[Collected data]

------

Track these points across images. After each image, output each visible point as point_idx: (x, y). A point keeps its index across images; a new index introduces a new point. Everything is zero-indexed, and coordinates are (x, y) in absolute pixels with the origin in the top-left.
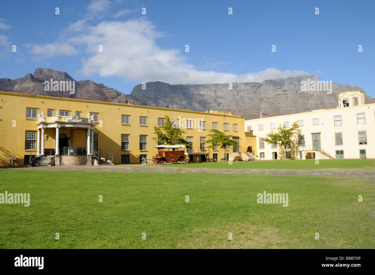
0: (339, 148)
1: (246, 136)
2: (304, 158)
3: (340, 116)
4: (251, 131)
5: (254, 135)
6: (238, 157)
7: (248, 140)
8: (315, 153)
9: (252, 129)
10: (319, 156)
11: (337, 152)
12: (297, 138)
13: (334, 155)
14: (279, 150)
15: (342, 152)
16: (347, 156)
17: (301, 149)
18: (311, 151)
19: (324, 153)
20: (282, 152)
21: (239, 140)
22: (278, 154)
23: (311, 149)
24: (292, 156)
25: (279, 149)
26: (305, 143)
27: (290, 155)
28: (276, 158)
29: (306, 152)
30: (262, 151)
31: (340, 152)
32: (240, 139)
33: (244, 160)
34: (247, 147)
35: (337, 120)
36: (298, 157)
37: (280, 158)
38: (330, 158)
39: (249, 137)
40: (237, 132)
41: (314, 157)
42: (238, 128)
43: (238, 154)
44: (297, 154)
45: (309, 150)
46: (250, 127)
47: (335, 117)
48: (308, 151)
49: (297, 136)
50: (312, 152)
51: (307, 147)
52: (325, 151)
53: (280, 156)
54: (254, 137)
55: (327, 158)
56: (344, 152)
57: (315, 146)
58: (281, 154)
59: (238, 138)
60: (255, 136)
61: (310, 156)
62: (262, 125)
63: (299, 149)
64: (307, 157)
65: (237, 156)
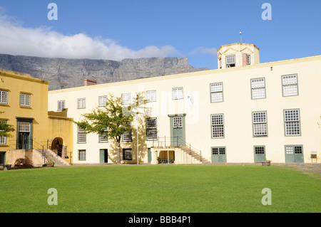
0: (218, 143)
1: (50, 118)
2: (154, 161)
3: (221, 84)
4: (64, 110)
5: (69, 116)
6: (22, 159)
7: (53, 126)
8: (174, 152)
9: (65, 107)
10: (181, 158)
11: (215, 151)
12: (144, 124)
13: (207, 155)
14: (111, 146)
15: (223, 151)
16: (232, 158)
17: (149, 143)
18: (166, 147)
19: (191, 153)
20: (116, 150)
21: (34, 125)
22: (110, 154)
23: (168, 144)
24: (134, 158)
25: (112, 143)
26: (158, 133)
27: (131, 156)
28: (106, 161)
29: (159, 150)
30: (82, 147)
31: (219, 150)
32: (37, 123)
33: (35, 166)
34: (52, 138)
35: (216, 91)
36: (145, 160)
37: (112, 160)
38: (201, 163)
39: (57, 120)
40: (30, 108)
41: (172, 160)
42: (33, 101)
43: (24, 153)
44: (143, 155)
45: (163, 146)
46: (63, 103)
47: (212, 85)
48: (162, 148)
49: (144, 120)
50: (168, 150)
51: (160, 140)
52: (193, 149)
53: (113, 157)
54: (68, 122)
55: (197, 162)
56: (227, 151)
57: (176, 139)
58: (114, 154)
59: (30, 120)
60: (70, 120)
61: (166, 157)
62: (84, 99)
63: (146, 145)
64: (160, 160)
65: (21, 157)
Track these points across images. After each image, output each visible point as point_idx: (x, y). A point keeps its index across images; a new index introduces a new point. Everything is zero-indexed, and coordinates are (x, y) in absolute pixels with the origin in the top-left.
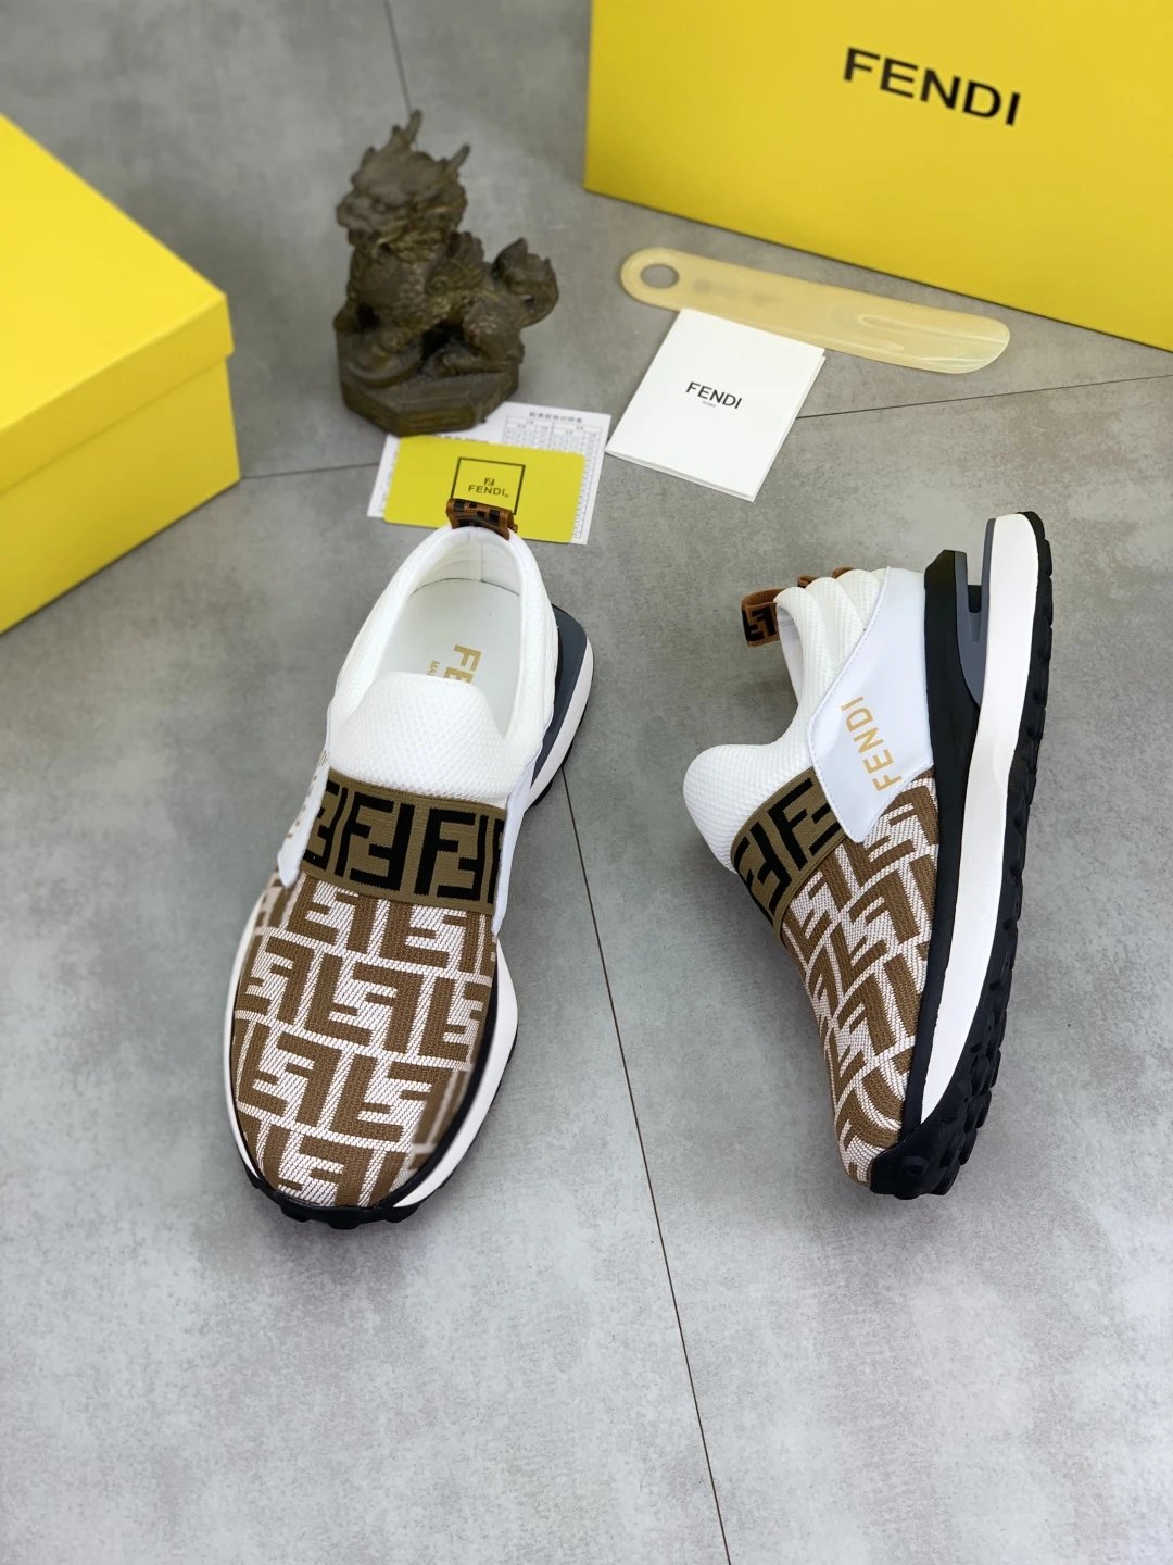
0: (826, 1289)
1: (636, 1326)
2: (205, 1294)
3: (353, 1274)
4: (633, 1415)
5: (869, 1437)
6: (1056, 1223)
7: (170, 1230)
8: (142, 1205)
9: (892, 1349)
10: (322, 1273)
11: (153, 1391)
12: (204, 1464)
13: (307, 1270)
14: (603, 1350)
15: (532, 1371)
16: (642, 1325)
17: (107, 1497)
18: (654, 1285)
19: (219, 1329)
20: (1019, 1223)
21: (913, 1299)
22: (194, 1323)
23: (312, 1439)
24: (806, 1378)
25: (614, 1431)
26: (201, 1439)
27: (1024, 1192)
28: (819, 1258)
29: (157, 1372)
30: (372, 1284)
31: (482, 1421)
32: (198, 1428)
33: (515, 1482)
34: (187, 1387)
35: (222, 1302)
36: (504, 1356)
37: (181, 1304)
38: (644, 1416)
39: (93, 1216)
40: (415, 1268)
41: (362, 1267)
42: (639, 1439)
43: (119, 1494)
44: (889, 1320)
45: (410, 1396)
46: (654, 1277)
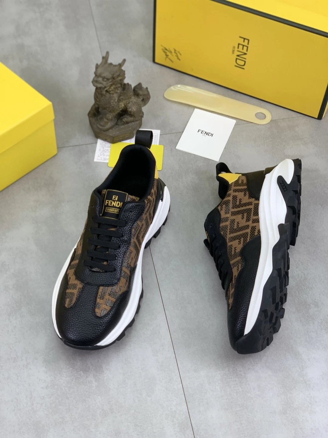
0: (223, 372)
1: (169, 384)
2: (47, 377)
3: (89, 371)
6: (287, 352)
9: (242, 388)
11: (33, 405)
12: (48, 425)
14: (160, 391)
15: (140, 397)
16: (171, 383)
17: (21, 436)
18: (174, 372)
19: (52, 387)
21: (247, 374)
22: (44, 386)
23: (78, 418)
24: (218, 397)
25: (164, 414)
26: (47, 419)
29: (34, 400)
30: (94, 374)
31: (126, 412)
32: (46, 415)
33: (136, 429)
34: (43, 404)
35: (52, 380)
36: (132, 393)
38: (172, 409)
39: (15, 356)
40: (107, 369)
41: (91, 369)
42: (171, 416)
43: (24, 435)
46: (174, 370)
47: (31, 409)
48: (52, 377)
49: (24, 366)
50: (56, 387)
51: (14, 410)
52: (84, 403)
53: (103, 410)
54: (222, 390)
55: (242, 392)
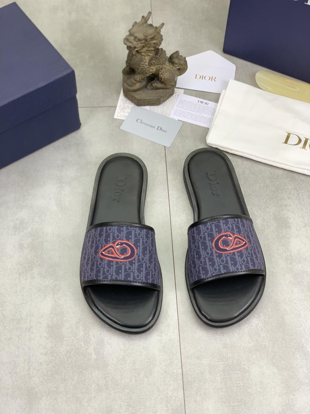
0: (226, 362)
1: (169, 367)
2: (48, 344)
3: (90, 343)
4: (165, 393)
5: (233, 408)
6: (296, 350)
7: (40, 324)
8: (33, 316)
9: (243, 383)
10: (81, 341)
11: (30, 370)
12: (41, 393)
13: (77, 340)
14: (159, 373)
15: (138, 377)
16: (171, 367)
17: (13, 400)
18: (176, 355)
19: (51, 354)
20: (286, 349)
21: (251, 368)
22: (43, 352)
23: (73, 389)
24: (217, 389)
25: (159, 397)
26: (42, 386)
27: (288, 340)
28: (225, 353)
29: (32, 365)
30: (95, 346)
31: (121, 390)
32: (41, 382)
33: (129, 409)
34: (39, 370)
35: (52, 347)
36: (130, 372)
37: (41, 346)
38: (168, 394)
39: (19, 317)
40: (108, 343)
41: (93, 341)
42: (166, 400)
43: (17, 399)
44: (243, 374)
45: (102, 380)
46: (176, 353)
47: (27, 374)
48: (52, 344)
49: (26, 329)
50: (55, 354)
51: (11, 373)
52: (80, 376)
53: (98, 385)
54: (222, 382)
55: (243, 387)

------

_EXERCISE OBJECTIVE_
Return the entries exactly as given. Do not include pictures.

_SOLUTION_
Track these points across images. After each image, output each visible point as point_idx: (x, y). A point keeps its index across images; a new index introduces a new point. Everything is zero-indexed, and coordinates are (x, y) in absolute pixels with the origin in the top-left.
0: (339, 148)
1: (246, 136)
2: (304, 158)
3: (340, 116)
4: (251, 131)
5: (254, 135)
6: (238, 157)
7: (248, 140)
8: (315, 153)
9: (252, 129)
10: (319, 156)
11: (337, 152)
12: (297, 138)
13: (334, 155)
14: (279, 150)
15: (342, 152)
16: (347, 156)
17: (301, 149)
18: (311, 151)
19: (324, 153)
20: (282, 152)
21: (239, 140)
22: (278, 154)
23: (311, 149)
24: (292, 156)
25: (279, 149)
26: (305, 143)
27: (290, 155)
28: (276, 158)
29: (306, 152)
30: (262, 151)
31: (340, 152)
32: (240, 139)
33: (244, 160)
34: (247, 147)
35: (337, 120)
36: (298, 157)
37: (280, 158)
38: (330, 158)
39: (249, 137)
40: (237, 132)
41: (314, 157)
42: (238, 128)
43: (238, 154)
44: (297, 154)
45: (309, 150)
46: (250, 127)
47: (335, 117)
48: (308, 151)
49: (297, 136)
50: (312, 152)
51: (307, 147)
52: (325, 151)
53: (280, 156)
54: (254, 137)
55: (327, 158)
56: (344, 152)
57: (315, 146)
58: (281, 154)
59: (238, 138)
60: (255, 136)
61: (310, 156)
62: (262, 125)
63: (299, 149)
64: (307, 157)
65: (237, 156)
0: (218, 143)
1: (50, 118)
2: (154, 161)
3: (221, 84)
4: (64, 110)
5: (69, 116)
6: (22, 159)
7: (53, 126)
8: (174, 152)
9: (65, 107)
10: (181, 158)
11: (215, 151)
12: (144, 124)
13: (207, 155)
14: (111, 146)
15: (223, 151)
16: (232, 158)
17: (149, 143)
18: (166, 147)
19: (191, 153)
20: (116, 150)
21: (34, 125)
22: (110, 154)
23: (168, 144)
24: (134, 158)
25: (112, 143)
26: (158, 133)
27: (131, 156)
28: (106, 161)
29: (159, 150)
30: (82, 147)
31: (219, 150)
32: (37, 123)
33: (35, 166)
34: (52, 138)
35: (216, 91)
36: (145, 160)
37: (112, 160)
38: (201, 163)
39: (57, 120)
40: (30, 108)
41: (172, 160)
42: (33, 101)
43: (24, 153)
44: (143, 155)
45: (163, 146)
46: (63, 103)
47: (212, 85)
48: (162, 148)
49: (144, 120)
50: (168, 150)
51: (160, 140)
52: (193, 149)
53: (113, 157)
54: (68, 122)
55: (197, 162)
56: (227, 151)
57: (176, 139)
58: (114, 154)
59: (30, 120)
60: (70, 120)
61: (166, 157)
62: (84, 99)
63: (146, 145)
64: (160, 160)
65: (21, 157)
Track these points across images. After each image, output each visible point as point_idx: (x, y). A point keeps its index across images; a new index introduces a new point. Everything is zero-indexed, and coordinates are (x, y) in absolute pixels with the origin in the top-left.
0: (826, 1289)
1: (636, 1326)
2: (205, 1294)
3: (353, 1274)
4: (633, 1415)
5: (869, 1437)
6: (1056, 1223)
7: (170, 1230)
8: (142, 1205)
9: (892, 1349)
10: (322, 1273)
11: (153, 1391)
12: (204, 1464)
13: (307, 1270)
14: (603, 1350)
15: (532, 1371)
16: (642, 1325)
17: (107, 1497)
18: (654, 1285)
19: (219, 1329)
20: (1019, 1223)
21: (913, 1299)
22: (194, 1323)
23: (312, 1439)
24: (806, 1378)
25: (614, 1431)
26: (201, 1439)
27: (1024, 1192)
28: (819, 1258)
29: (157, 1372)
30: (372, 1284)
31: (482, 1421)
32: (198, 1428)
33: (515, 1482)
34: (187, 1387)
35: (222, 1302)
36: (504, 1356)
37: (181, 1304)
38: (644, 1416)
39: (93, 1216)
40: (415, 1268)
41: (362, 1267)
42: (639, 1439)
43: (119, 1494)
44: (889, 1320)
45: (410, 1396)
46: (654, 1277)
0: (223, 372)
1: (169, 384)
2: (47, 377)
3: (89, 371)
6: (287, 352)
9: (242, 388)
11: (33, 405)
12: (48, 425)
14: (160, 391)
15: (140, 397)
16: (171, 383)
17: (21, 436)
18: (174, 372)
19: (52, 387)
21: (247, 374)
22: (44, 386)
23: (78, 418)
24: (218, 397)
25: (164, 414)
26: (47, 419)
29: (34, 400)
30: (94, 374)
31: (126, 412)
32: (46, 415)
33: (136, 429)
34: (43, 404)
35: (52, 380)
36: (132, 393)
38: (172, 409)
39: (15, 356)
40: (107, 369)
41: (91, 369)
42: (171, 416)
43: (24, 435)
46: (174, 370)
47: (31, 409)
48: (52, 377)
49: (24, 366)
50: (56, 387)
51: (14, 410)
52: (84, 403)
53: (103, 410)
54: (222, 390)
55: (242, 392)
0: (226, 362)
1: (169, 367)
2: (48, 344)
3: (90, 343)
4: (165, 393)
5: (233, 408)
6: (296, 350)
7: (40, 324)
8: (33, 316)
9: (243, 383)
10: (81, 341)
11: (30, 370)
12: (41, 393)
13: (77, 340)
14: (159, 373)
15: (138, 377)
16: (171, 367)
17: (13, 400)
18: (176, 355)
19: (51, 354)
20: (286, 349)
21: (251, 368)
22: (43, 352)
23: (73, 389)
24: (217, 389)
25: (159, 397)
26: (42, 386)
27: (288, 340)
28: (225, 353)
29: (32, 365)
30: (95, 346)
31: (121, 390)
32: (41, 382)
33: (129, 409)
34: (39, 370)
35: (52, 347)
36: (130, 372)
37: (41, 346)
38: (168, 394)
39: (19, 317)
40: (108, 343)
41: (93, 341)
42: (166, 400)
43: (17, 399)
44: (243, 374)
45: (102, 380)
46: (176, 353)
47: (27, 374)
48: (52, 344)
49: (26, 329)
50: (55, 354)
51: (11, 373)
52: (80, 376)
53: (98, 385)
54: (222, 382)
55: (243, 387)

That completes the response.